In one form or the other music had always been a constant in my young life. My mother played the piano and our family often gathered around our old upright piano to sing popular songs of the day. Neighborhood kids sometimes joined in. One of my aunts taught piano and offered free lessons to my siblings and me. Starting in Jr. high, I began playing drums in the high school band as the school provided the instrument. I received a $12 acoustic Silvertone guitar one birthday and taught myself to play. We also had an old hand-me-down record player. I was the family member going to the record store in Grandview to buy 78-rpm rock ‘n roll records. The store clerk was the mother of Dick Ruthardt, bass player of The Rumblers … one of the area’s first teen rock bands. She was strongly aware of my interest in music and introduced me to many great records not heard on any local radio stations, including Little Richard and The Cadillacs. Inspired, I eventually acquired a solid body electric guitar and electric bass. Meanwhile, my brother was attending Gonzaga University in Spokane and in 1957 he acquired tickets for a huge rock ‘n roll show at the Spokane Coliseum.

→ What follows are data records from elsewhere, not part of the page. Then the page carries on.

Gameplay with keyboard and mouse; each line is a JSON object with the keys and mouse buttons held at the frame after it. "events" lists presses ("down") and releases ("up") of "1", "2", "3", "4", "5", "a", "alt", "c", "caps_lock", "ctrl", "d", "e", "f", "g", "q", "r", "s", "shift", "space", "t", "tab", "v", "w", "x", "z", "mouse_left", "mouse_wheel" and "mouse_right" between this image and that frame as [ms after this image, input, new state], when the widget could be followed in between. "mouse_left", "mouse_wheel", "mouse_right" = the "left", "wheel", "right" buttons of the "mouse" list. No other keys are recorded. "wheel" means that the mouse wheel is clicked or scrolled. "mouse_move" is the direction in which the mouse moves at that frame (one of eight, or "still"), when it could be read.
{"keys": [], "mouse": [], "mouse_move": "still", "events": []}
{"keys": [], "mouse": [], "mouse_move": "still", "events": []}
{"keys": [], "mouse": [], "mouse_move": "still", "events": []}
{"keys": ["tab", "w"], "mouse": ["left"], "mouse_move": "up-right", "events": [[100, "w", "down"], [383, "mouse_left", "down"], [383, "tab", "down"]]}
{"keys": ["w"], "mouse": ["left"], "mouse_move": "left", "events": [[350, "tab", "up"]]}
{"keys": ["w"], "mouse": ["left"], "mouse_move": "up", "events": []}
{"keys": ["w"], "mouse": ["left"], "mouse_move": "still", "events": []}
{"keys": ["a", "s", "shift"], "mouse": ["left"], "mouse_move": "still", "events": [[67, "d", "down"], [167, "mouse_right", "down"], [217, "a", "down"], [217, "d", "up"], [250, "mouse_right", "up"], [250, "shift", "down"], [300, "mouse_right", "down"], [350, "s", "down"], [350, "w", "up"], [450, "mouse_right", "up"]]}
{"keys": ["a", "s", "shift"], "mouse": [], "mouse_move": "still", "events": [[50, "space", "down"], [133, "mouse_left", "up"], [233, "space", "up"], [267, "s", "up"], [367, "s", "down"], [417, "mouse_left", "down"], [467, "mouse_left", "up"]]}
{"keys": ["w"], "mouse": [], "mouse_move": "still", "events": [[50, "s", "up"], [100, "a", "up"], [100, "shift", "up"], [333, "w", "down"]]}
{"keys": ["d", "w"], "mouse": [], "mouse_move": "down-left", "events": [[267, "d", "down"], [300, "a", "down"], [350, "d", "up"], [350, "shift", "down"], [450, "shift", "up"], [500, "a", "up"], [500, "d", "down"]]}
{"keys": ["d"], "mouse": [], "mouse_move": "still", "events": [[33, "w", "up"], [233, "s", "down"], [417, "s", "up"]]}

Poster – 1957 concert Jay attended in his teens at the Spokane Coliseum.

One of my better memories, during this period, involved taking the train to Spokane to attend this really spectacular concert featuring Chuck Berry, Fats Domino, Lavern Baker, Bill Doggett and more. Attending this show was truly a pivotal moment. It helped solidify the idea that I wanted a career in the music industry. At the time I had no idea what that career might entail or where it might take me. All I knew is I just wanted to go there … wherever “there” might be!

While attending school in Yakima, I became friends with a schoolmate Mike Mandel, a blind piano player who was a couple of years younger and a truly remarkable musician. Mike played piano in the style of Jerry Lee Lewis, Little Richard, Ray Charles and Fats Domino. He was extremely talented for his age. We often got together as Mike played for me the latest hits he’d taught himself on piano. He went on to owning a recording studio in New York City and having a successful career in jazz, including keyboardist for the award winning jazz/fusion guitarists Larry Coryell’s band, The Eleventh House. A favorite Mike Mandel memory of mine happened a number of years after high school. Mike and I hadn’t been in contact for years. I’m fairly sure I was in Seattle for the World’s Fair when I heard a radio ad for an Etta James appearance at a Seattle jazz club, accompanied by a group headed by Mike. I, of course, went and during the group’s intermission, I approached Mike and said nothing more than “Hi Mike”! Now remember, Mike’s blind and we hadn’t had any contact since we were both playing in Yakima bands many years earlier! Mike’s immediate response, over the din of that night club was, “Hi, Jim! How you been?” Let me tell you, it truly blew my mind! He really was an all-around remarkable guy!
Jazz Fusion group The Eleventh House. Mike Mandel 4th from left. • The Checkers 45rpm written by Mandel. • Award winning Jazz guitarist Larry Coryell.
After high school Mike was in the local (Yakima) rock band The Checkers with Coryell and I was in two different area rock bands; Jimmy & The Pacers and The Emanons. Jimmy & The Pacers was a band I led, performing mainly in the Pullman and Moscow, Idaho (University of Idaho) area while I attended WSU.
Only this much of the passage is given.